My Edward Bess products were brand new, in box, and nothing wrong with them.  The Nars products were all perfect, as well as the UD eye shadow sets.  I did end up giving the UD away to a family member though, turns out I don't actually wear most of the wild colors in them and I liked looking at it more than using it, lol, it needed a new home.  I don't buy anything that says it is "unboxed" though.  It needs to be in the original box, in new condition for me.  And I always google image search the product to read reviews/see what it looks like to make sure it matches what I see on their webpage.

I've never had any issues with them, nothing wrong with or missing/damaged in an order.  I get my confirmation emails promptly, and my order a few days later.  I've never had to contact the people running it, so I can't vouch for that area.  I also like to wait for their sales before buying from them.  They have good 20-30% off promo codes a lot.

The only thing I'm not happy with is they got rid of payment through Amazon checkout.  My first two orders they had that, but the third I had to pay through them/their website.  Seemed to go fine so far as I can tell.  This third order happened in the middle of their re-vamped site.  My password etc still works for my account with them.

I don't really get the obsession with people's mac lemmings, I just don't get the hype.  But I've looked at, and considered buying, a few mac products from ACW... it doesn't seem like the prices are that good of a steal compared to just buying through mac etc.  I guess if it is limited and sold out...but I'd still not personally buy a limited product from an unknown source with the amount of fake goods by that brand going around.  Mac seems to be one of the worst ones for fakes.  It isn't worth it to save a couple dollars.  I look for better deals money wise, like a 26$ Nars lip gloss for 15$, and a 60$ Edward Bess face compact for 37$... mostly items still in production in stores, I'm just too cheap to pay so much unless I LOVE it already.  I've never received anything close to being expired from ACW.  Even the Tarte cheek stains that were greasy and melt-y weren't expired, just bad to begin with from the get-go by Tarte.

There is (or at least there used to be) a lot of hits online about ACW, and most were pretty positive.  I looked around the web for weeks before buying from them.  Just be careful, don't buy factory blemished items, compare prices.


----------



## mjreynolds32 (Mar 15, 2014)

From what they say it seems as if the "blems" don't match the quality standards of the company for any number of reasons, but I find these particular things to be odd.
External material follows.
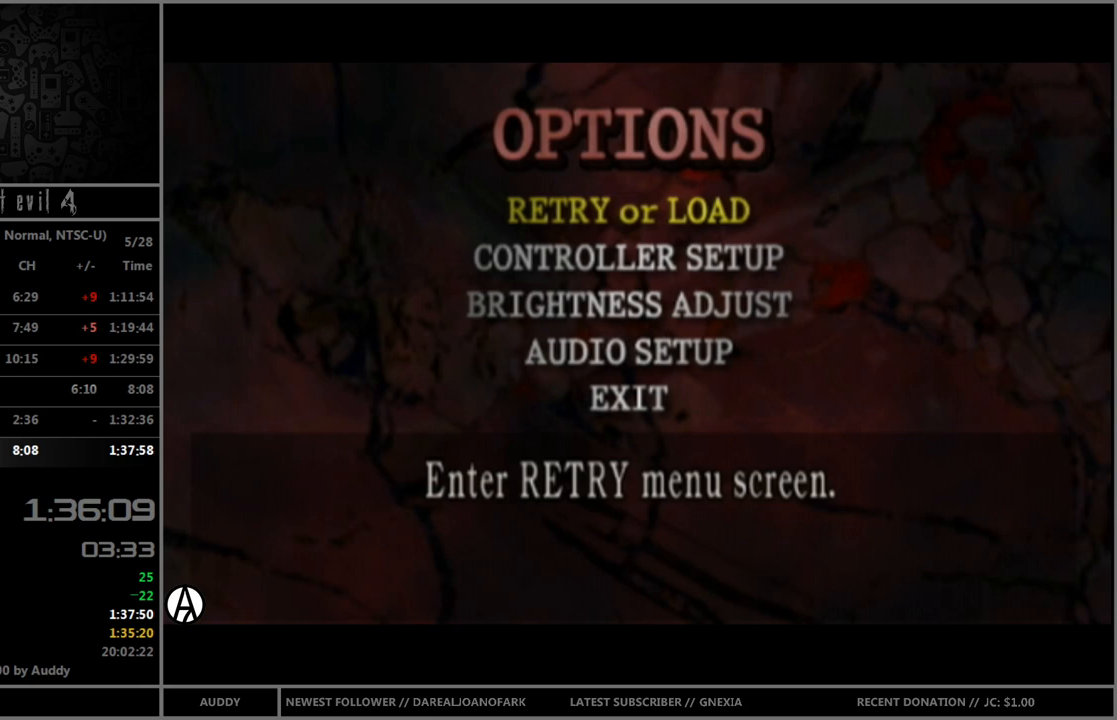
Gameplay with a controller (Nintendo layout); each line is a JSON object with the inputs held at the frame after it. "events" lists button and stick changes between this image and that frame as [ms after this image, input, new state], when the widget could be followed in between. Not read: L3 R3 START.
{"buttons": ["R1"], "left_stick": "center", "right_stick": "center", "events": []}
Absence of fragrance may have been an issue in the batch, but there are many other factors about them that seemed out of place like the difference in sizes of the tubes and the ripped labels on the bottom of the packages. I thought perhaps that what I would receive would be products at the end of the run and there was a slight color shift or perhaps there were air bubbles in the color that caused a ripple or a surface issue when they were poured, but there were multiple issues with each tube that made me question them. I did tons of research and read blogs and looked at their reviews before I purchased from them. Including reviews from people who purchased these same "blems" and were pleased. The products I received didn't seem legitimate and the lip glass was not one of the "blems" - it was specifically labeled as Mac. I tried to contact the company by email but received no response and they don't offer a phone number for customer service inquiries. I have every right to express my opinion and I wouldn't buy from them again due to my experience.


----------



## normajean2008 (Mar 15, 2014)

Quote: Originally Posted by *mjreynolds32* /img/forum/go_quote.gif

From what they say it seems as if the "blems" don't match the quality standards of the company for any number of reasons, but I find these particular things to be odd. Absence of fragrance may have been an issue in the batch, but there are many other factors about them that seemed out of place like the difference in sizes of the tubes and the ripped labels on the bottom of the packages.
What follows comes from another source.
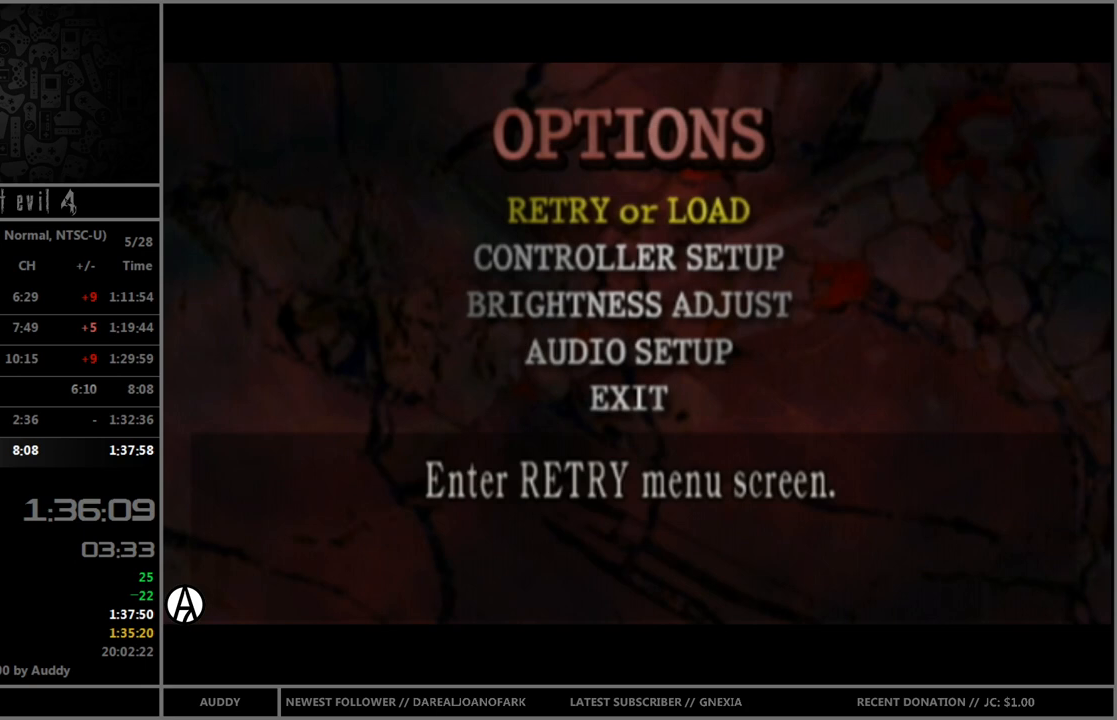
{"buttons": ["R1"], "left_stick": "center", "right_stick": "center", "events": []}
I thought perhaps that what I would receive would be products at the end of the run and there was a slight color shift or perhaps there were air bubbles in the color that caused a ripple or a surface issue when they were poured, but there were multiple issues with each tube that made me question them.
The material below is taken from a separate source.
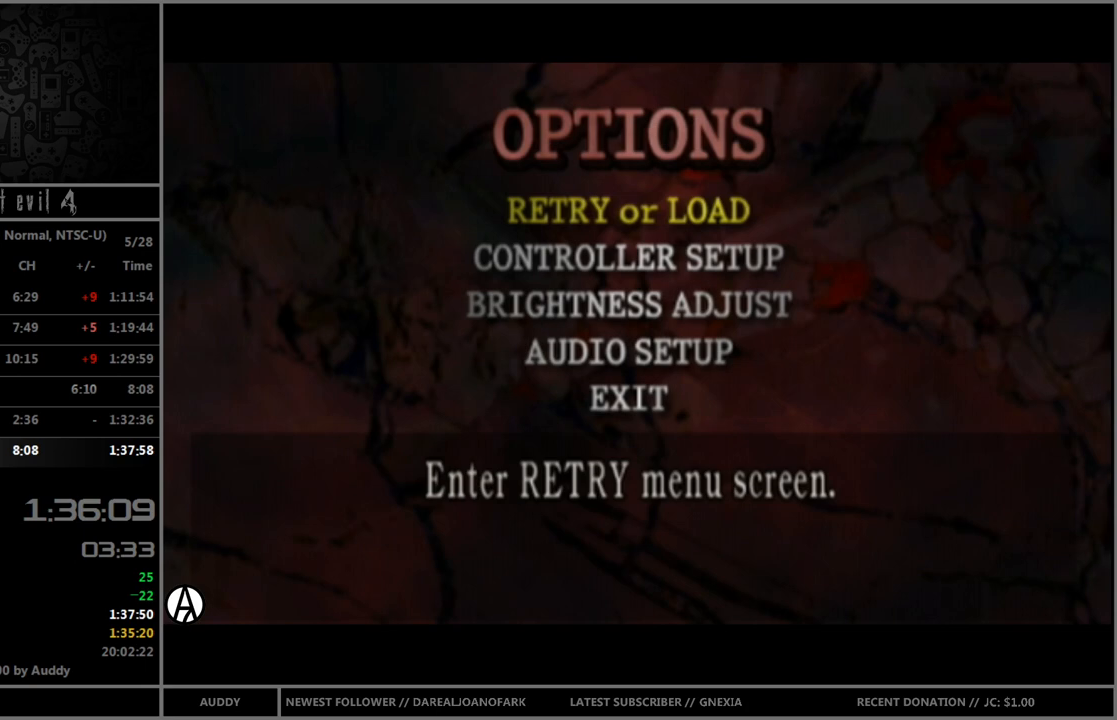
{"buttons": ["R1"], "left_stick": "center", "right_stick": "center", "events": []}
I did tons of research and read blogs and looked at their reviews before I purchased from them. Including reviews from people who purchased these same "blems" and were pleased. The products I received didn't seem legitimate and the lip glass was not one of the "blems" - it was specifically labeled as Mac. I tried to contact the company by email but received no response and they don't offer a phone number for customer service inquiries.

I have every right to express my opinion and I wouldn't buy from them again due to my experience.

I wasn't meaning you didn't have a right to share your opinion here.   /emoticons/[email protected] 2x" width="20" height="20" />   I was just saying in general...that people knowingly buying products (of any kind, from any store/website) labeled as flawed products that can't be vouched for, should expect to see things really weird with them.

I fully agree with you on the "odd" stuff on the blems you received, but I guess I have a different view point on what to expect as flaws.  I'm kind of pessimistic and expect the worst about things in general that flat out say "hey, we're flawed, buy at your own risk".  I'd just assume they grew eyeballs or something, LOL.

I don't know about the ripped labels and sizes, obviously, but the thought came to mind...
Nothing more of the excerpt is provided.